In the first part of the book, the Katabasis section, Chhetri exposes the brutal nature of reality, dwelling on stories of war and genocide and massacres. In “Lamentation for a Failed Revolution,” Chhetri parallels the corporal and psychological effects of violence with a poetic style of disjointed lines, vivid diction, and spliced paragraphs. The images in this poem are horrific: he writes about a man with “blood sluicing down an eye” as he walks to a pharmacy, about a nurse patching together on a fifteen-year-old boy “a medieval coin-sized chunk of skin fallen off the areola,” about “paint-thick blood on the rained streets.” The poem is exhaustive, spanning five pages and nine stanzas; the story does not come quickly or easily to an end. How could it?
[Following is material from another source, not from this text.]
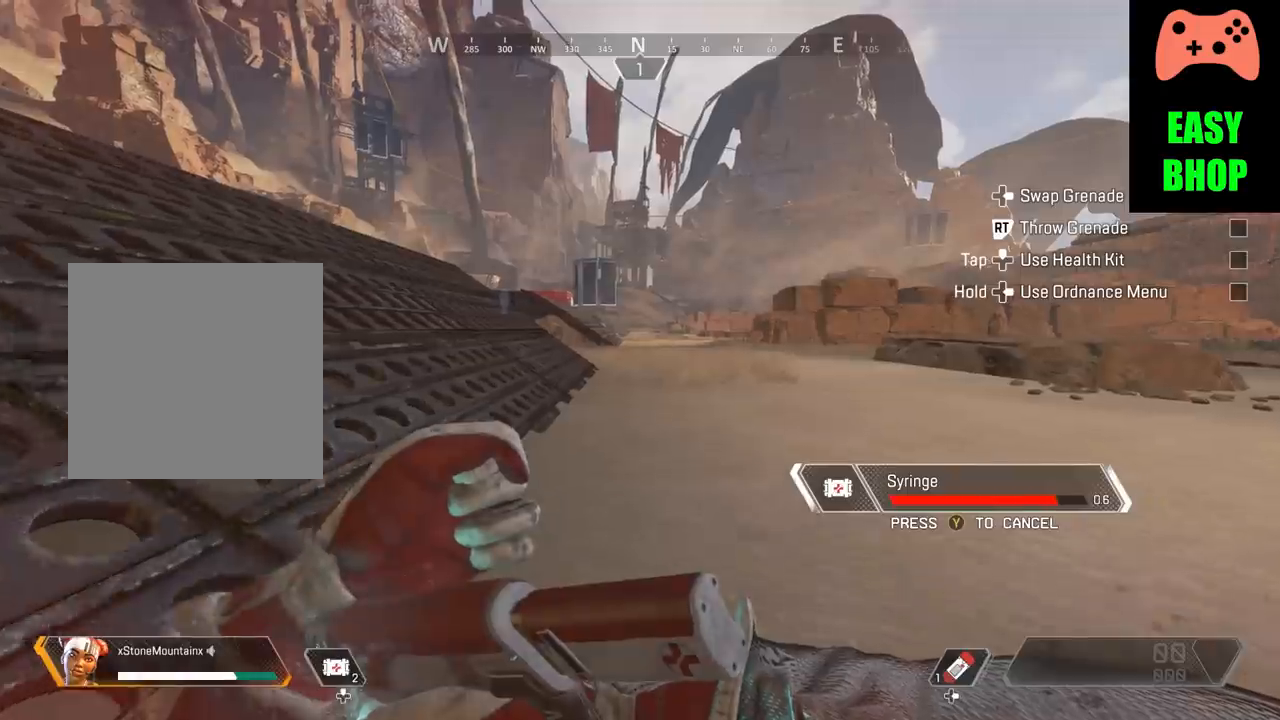
{"buttons": [], "left_stick": "center", "right_stick": "center", "events": [[234, "Y", "down"], [417, "B", "up"], [417, "Y", "up"], [417, "left_stick", "center"]]}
There is a haunting character to suffering that does not end when the event itself has culminated, something that Chhetri understands keenly. “They dragged our children’s fathers down to the river/ Held them by the hair, pulled their tongues out of their mouths taut like catgut.” This is a historical trauma, one that will affect not only the tortured fathers but the children who observed and will inherit that trauma.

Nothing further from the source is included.